··· RECORDS FOR THE TASK ···

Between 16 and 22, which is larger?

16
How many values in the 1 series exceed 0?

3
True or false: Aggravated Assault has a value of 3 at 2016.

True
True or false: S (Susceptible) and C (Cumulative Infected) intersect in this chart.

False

···
··· RECORDS FOR THE TASK ···

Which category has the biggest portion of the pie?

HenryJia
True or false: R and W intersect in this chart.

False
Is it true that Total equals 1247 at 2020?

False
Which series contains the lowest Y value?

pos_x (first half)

···

PROBLEM TO SOLVE: Copy out, word for word, every line of the items between the line holding "Which category has" and the line holding "pos_x (first half)", inclusive.

ANSWER BOX:
Which category has the biggest portion of the pie?

HenryJia
True or false: R and W intersect in this chart.

False
Is it true that Total equals 1247 at 2020?

False
Which series contains the lowest Y value?

pos_x (first half)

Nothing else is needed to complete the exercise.